Minister of Culture, Information and Tourism

Personal details
- Born: 11 November 1952 (age 73) Liberia
- Party: True Whig Party (after 2005) National Patriotic Party (before 2005)

= Reginald Goodridge =

Liberian politician

Reginald Goodridge (born 11 November 1952) is a Liberian politician and former government minister. Goodridge was born in Liberia in 1952. He was a member of Charles Taylor's National Patriotic party and served as a press secretary to Taylor following his election as Liberian president. He also served as Liberian minister for Culture, Information, Tourism of Liberia.

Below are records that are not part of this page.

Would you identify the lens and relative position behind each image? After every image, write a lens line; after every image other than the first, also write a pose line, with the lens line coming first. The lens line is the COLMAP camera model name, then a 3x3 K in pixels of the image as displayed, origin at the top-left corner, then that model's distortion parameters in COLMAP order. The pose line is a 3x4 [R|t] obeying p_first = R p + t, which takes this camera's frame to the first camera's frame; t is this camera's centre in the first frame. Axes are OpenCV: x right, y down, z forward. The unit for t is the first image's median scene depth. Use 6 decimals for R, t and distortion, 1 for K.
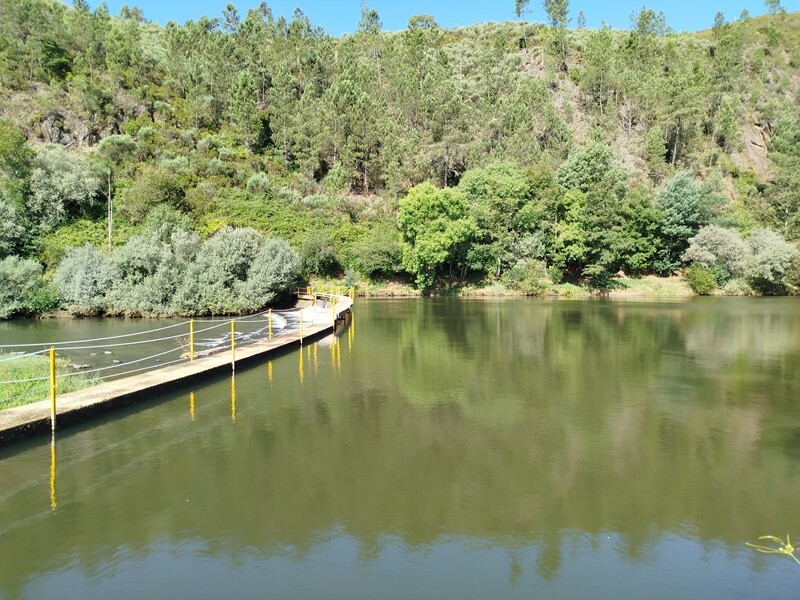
lens RADIAL K [[560.2, 0, 400.0], [0, 560.2, 300.0], [0, 0, 1]] dist [-0.002870, 0.002488]
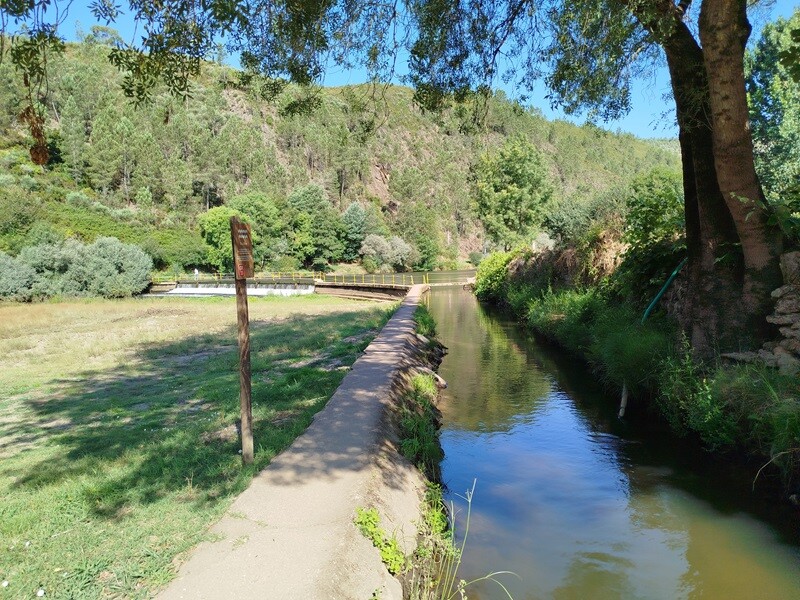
lens RADIAL K [[560.2, 0, 400.0], [0, 560.2, 300.0], [0, 0, 1]] dist [-0.002870, 0.002488]
pose [[0.792555, -0.064410, 0.606389, -0.471649], [0.052438, 0.997921, 0.037461, 0.014090], [-0.607542, 0.002108, 0.794285, -0.474360]]
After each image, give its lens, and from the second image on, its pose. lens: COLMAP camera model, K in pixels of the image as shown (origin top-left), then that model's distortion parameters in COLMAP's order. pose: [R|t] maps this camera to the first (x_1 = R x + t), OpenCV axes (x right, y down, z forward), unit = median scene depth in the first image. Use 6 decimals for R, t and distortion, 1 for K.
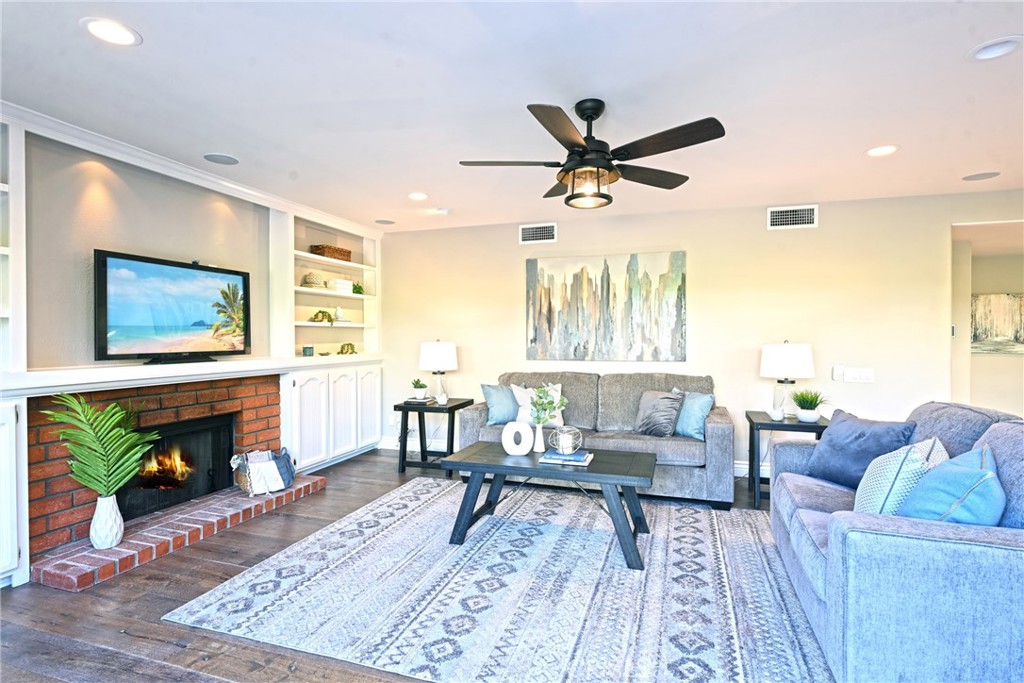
lens RADIAL K [[516.4, 0, 512.0], [0, 516.4, 341.5], [0, 0, 1]] dist [0.002777, -0.000535]
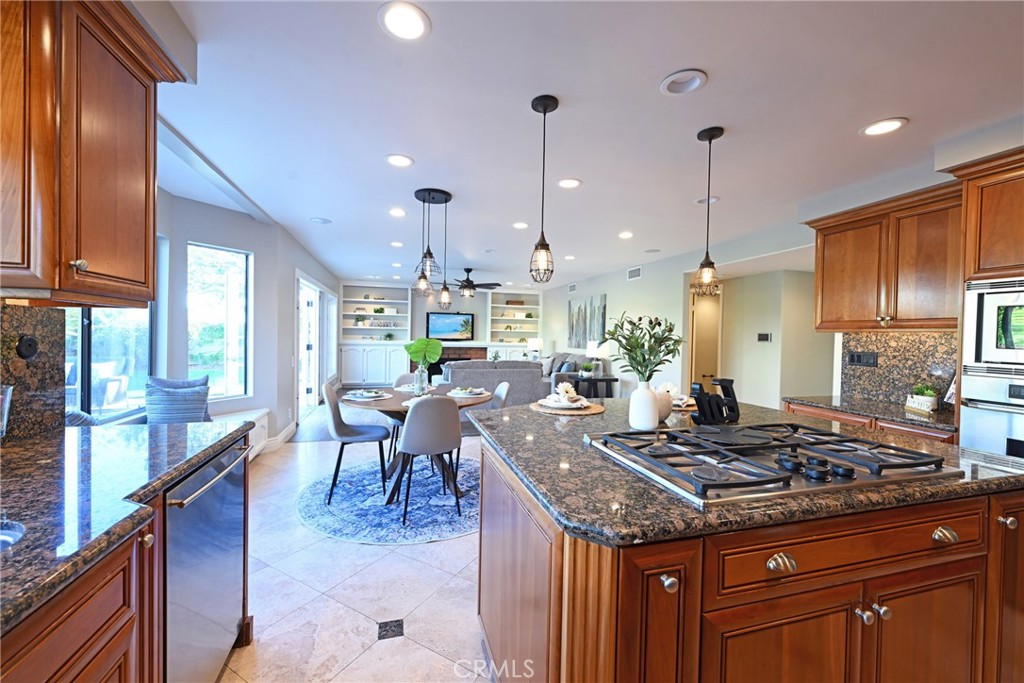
lens RADIAL K [[403.8, 0, 509.2], [0, 403.8, 340.4], [0, 0, 1]] dist [0.000659, -0.000073]
pose [[0.564065, 0.024041, -0.825381, 1.501897], [-0.028474, 0.999548, 0.009655, -0.003620], [0.825240, 0.018056, 0.564494, -0.177520]]
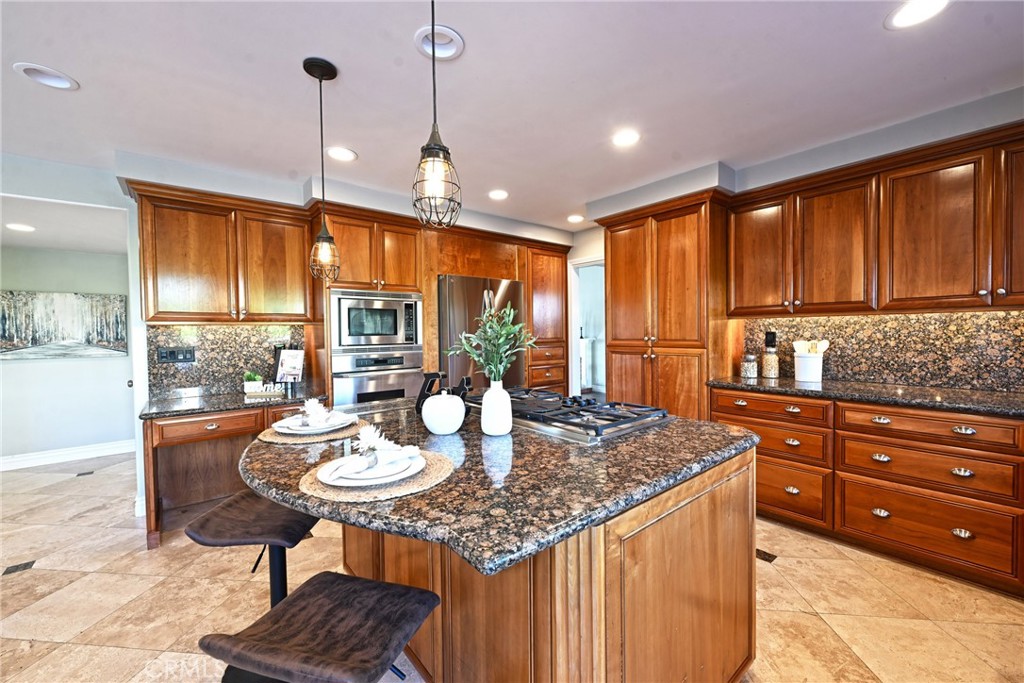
lens RADIAL K [[403.8, 0, 509.2], [0, 403.8, 340.4], [0, 0, 1]] dist [0.000659, -0.000073]
pose [[0.532743, -0.027882, 0.845817, 0.987044], [0.022550, 0.999570, 0.018747, -0.004999], [-0.845976, 0.009086, 0.533143, -0.050874]]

Following the end of the Second Liberian Civil War, Goodridge argued that there would be "bloodbath" in the country if Taylor was forced to resign. In 2005, Goodridge left the National Patriotic Party and joined the new version of the True Whig Party (TWP). He was appointed as the TWP's chairman in 2015. In 2021, Goodridge led a campaign for the reburial and an official memorial service, for TWP government officials who were killed during the 1980 Liberian coup d'état. By May 2025, the TWP executive committee passed a vote of no confidence against Chairman Goodridge. They accused Goodridge of not scheduling a national convention to elect new party officers, despite party's constitution requiring it.